Generative Models of Discourse


July 12, 2007


Eugene Charniak


Brown University


Discourse is the study of how the meaning of a document is built out the meanings of its sentences. As such it is the inter-sentential analogue of semantics. In this talk we consider the following abstract problem. Given a news article, randomly permute the order of its sentences and then attempt to distinguish the original from the permuted version. We present a sequence of generative models that can do this with increasing accuracy. Each (individual) model accounts for some aspect of the document, and assigns a probability to the documents contents. In the standard generative way subsequent models simply multiply the probabilities of the individual models to get their results.

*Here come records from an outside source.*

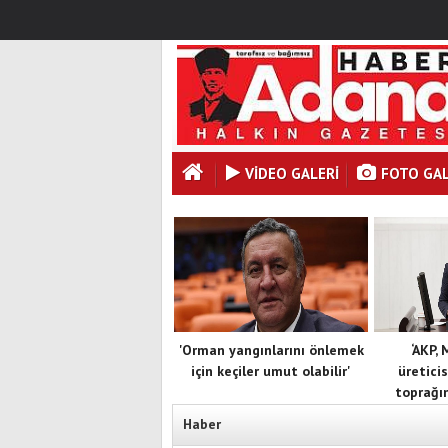
VİDEO GALERİ
FOTO GAL
'Orman yangınlarını önlemek
‘AKP,
için keçiler umut olabilir'
üreticis
toprağın
Haber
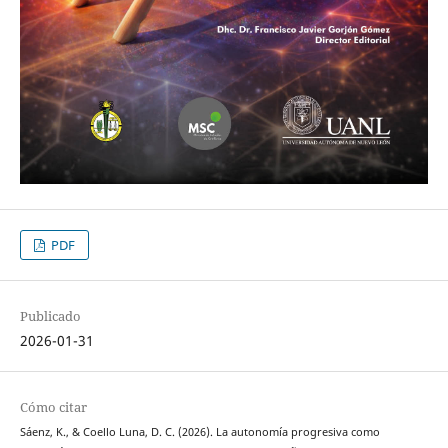
PDF
Publicado
2026-01-31
Cómo citar
Sáenz, K., & Coello Luna, D. C. (2026). La autonomía progresiva como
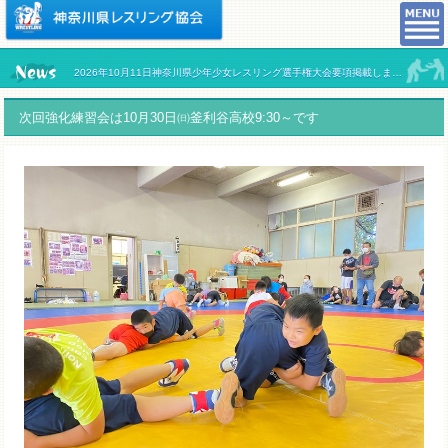
2026年10月11日神奈川県少年少女レスリング選手権大会要項掲載しました。
次回強化練習会は10月30日㈰釜利谷高校9:30～です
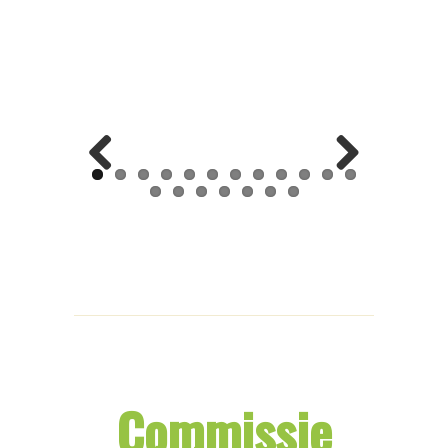
Previ
Next
ous
Commissie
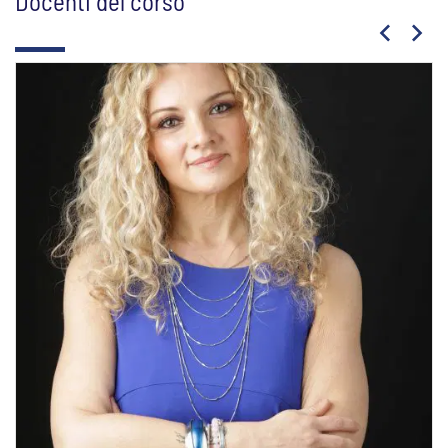
Docenti del corso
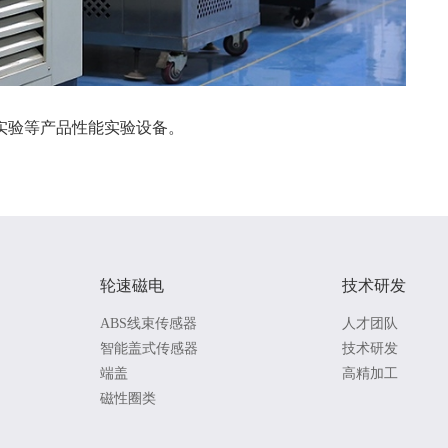
实验等产品性能实验设备。
轮速磁电
技术研发
ABS线束传感器
人才团队
智能盖式传感器
技术研发
端盖
高精加工
磁性圈类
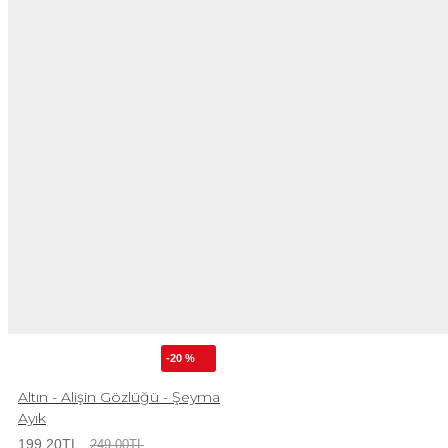
-20 %
Altın - Alişin Gözlüğü - Şeyma
Ayık
199,20TL
249,00TL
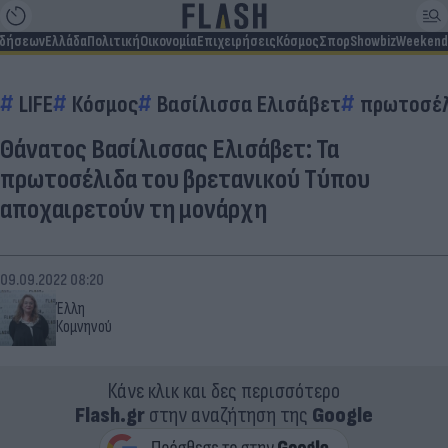
ιδήσεων
Ελλάδα
Πολιτική
Οικονομία
Επιχειρήσεις
Κόσμος
Σπορ
Showbiz
Weekend
LIFE
Κόσμος
Βασίλισσα Ελισάβετ
πρωτοσέ
Θάνατος Βασίλισσας Ελισάβετ: Τα
πρωτοσέλιδα του βρετανικού Τύπου
αποχαιρετούν τη μονάρχη
09.09.2022 08:20
Έλλη
Κομνηνού
Κάνε κλικ και δες περισσότερο
Flash.gr
στην αναζήτηση της
Google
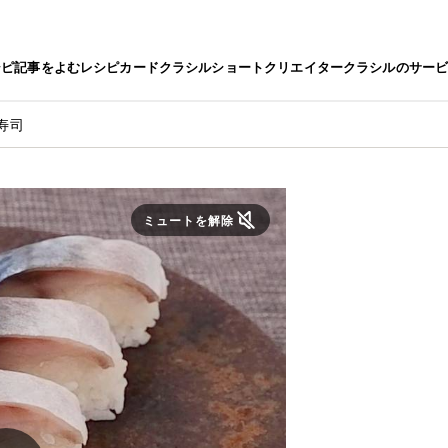
シピ
記事をよむ
レシピカード
クラシルショート
クリエイター
クラシルのサー
寿司
ミュートを解除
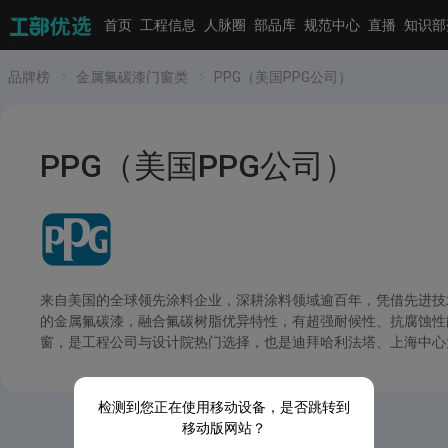
首页
工程信息
人脉圈
部品库
规范中心
直播
知识部
品牌榜
金属氟碳漆门窗类
PPG（美国PPG公司）
PPG（美国PPG公司）
来自美国的全球领先涂料企业，深耕涂料领域逾百年，凭借先进技
的金属氟碳漆，融合氟碳树脂优异特性，有超强耐候性、抗腐蚀性
窗，是工程公司与设计院热门选择，也是迪拜哈利法塔、上海中心大
检测到您正在使用移动设备，是否跳转到
移动版网站？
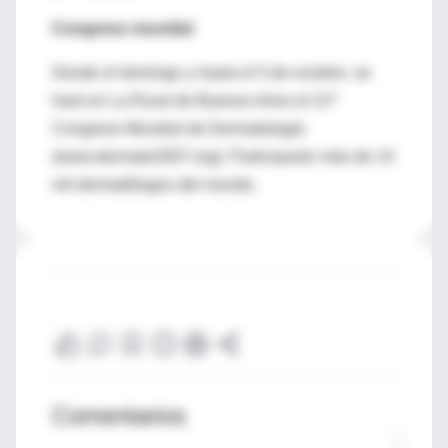
Congreso mundial
Desde el domingo y hasta el 5 de octubre, se
hará en La Rural de Buenos Aires el 21º
Congreso Mundial de Dermatología
(www.dermato2007.org). Participarán más de 14
mil dermatólogos del mundo.
Comentarios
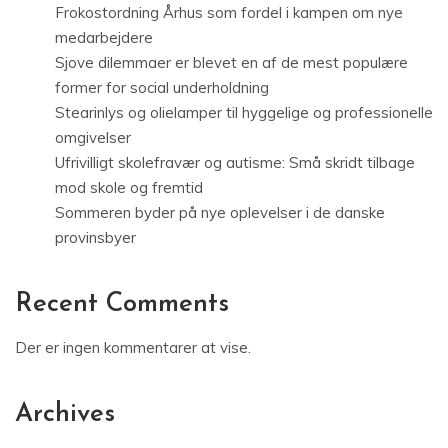
Frokostordning Århus som fordel i kampen om nye
medarbejdere
Sjove dilemmaer er blevet en af de mest populære
former for social underholdning
Stearinlys og olielamper til hyggelige og professionelle
omgivelser
Ufrivilligt skolefravær og autisme: Små skridt tilbage
mod skole og fremtid
Sommeren byder på nye oplevelser i de danske
provinsbyer
Recent Comments
Der er ingen kommentarer at vise.
Archives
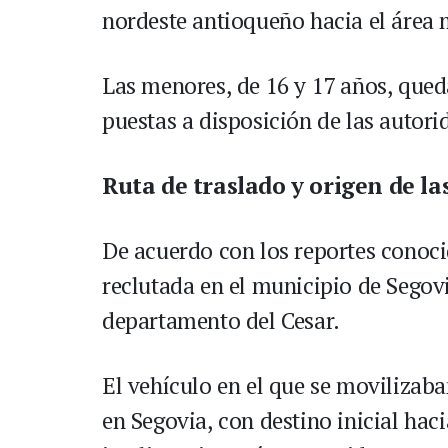
nordeste antioqueño hacia el área 
Las menores, de 16 y 17 años, queda
puestas a disposición de las autor
Ruta de traslado y origen de la
De acuerdo con los reportes conoci
reclutada en el municipio de Segovi
departamento del Cesar.
El vehículo en el que se movilizaba
en Segovia, con destino inicial hac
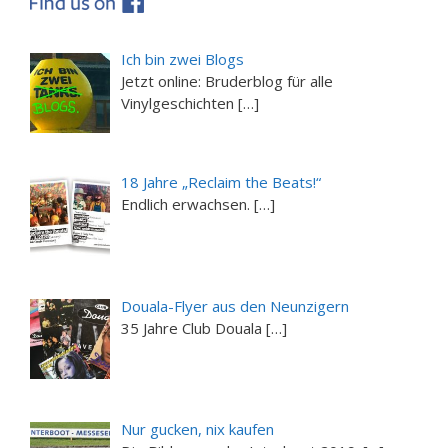
Ich bin zwei Blogs
Jetzt online: Bruderblog für alle
Vinylgeschichten […]
18 Jahre „Reclaim the Beats!“
Endlich erwachsen. […]
Douala-Flyer aus den Neunzigern
35 Jahre Club Douala […]
Nur gucken, nix kaufen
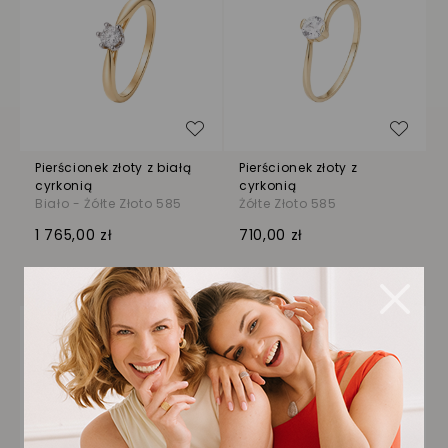
Dodaj do listy życzeń
Dodaj
Pierścionek złoty z białą
Pierścionek złoty z
cyrkonią
cyrkonią
Biało - Żółte Złoto 585
Żółte Złoto 585
1 765,00 zł
710,00 zł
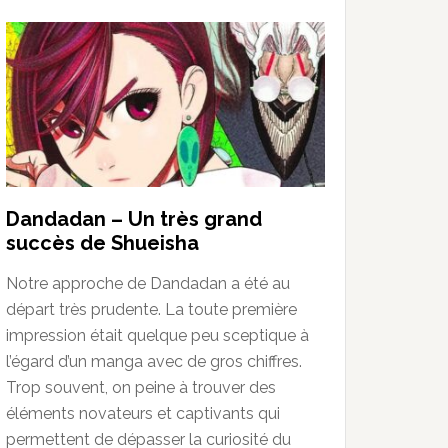
Dandadan – Un très grand
succès de Shueisha
Notre approche de Dandadan a été au
départ très prudente. La toute première
impression était quelque peu sceptique à
l’égard d’un manga avec de gros chiffres.
Trop souvent, on peine à trouver des
éléments novateurs et captivants qui
permettent de dépasser la curiosité du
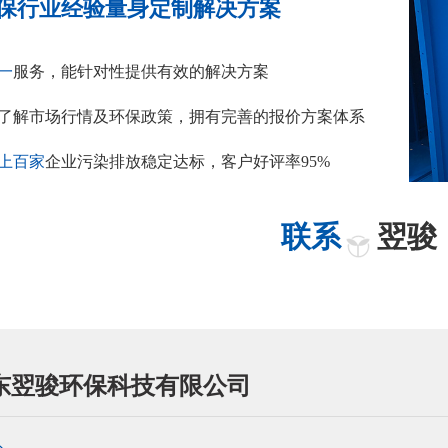
保行业经验量身定制解决方案
一
服务，能针对性提供有效的解决方案
了解市场行情及环保政策，拥有完善的报价方案体系
上百家
企业污染排放稳定达标，客户好评率95%
联系
翌骏
东翌骏环保科技有限公司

We also discuss the linkage of this abstract tasks to more realistic ones such as essay grading, document summarization and document generation.


Eugene Charniak

Eugene Charniak is University Professor of Computer Science and Cognitive Science at Brown University and past chair of the Department of Computer Science. He received his A.B. degree in Physics from University of Chicago, and a Ph.D. from M.I.T. in Computer Science. He has published four books the most recent being Statistical Language Learning. He is a Fellow of the American Association of Artificial Intelligence and was previously a Councilor of the organization. His research has always been in the area of language understanding or technologies which relate to it. Over the last 15 years he has been interested in statistical techniques for many areas of language processing including parsing and, most recently, discourse.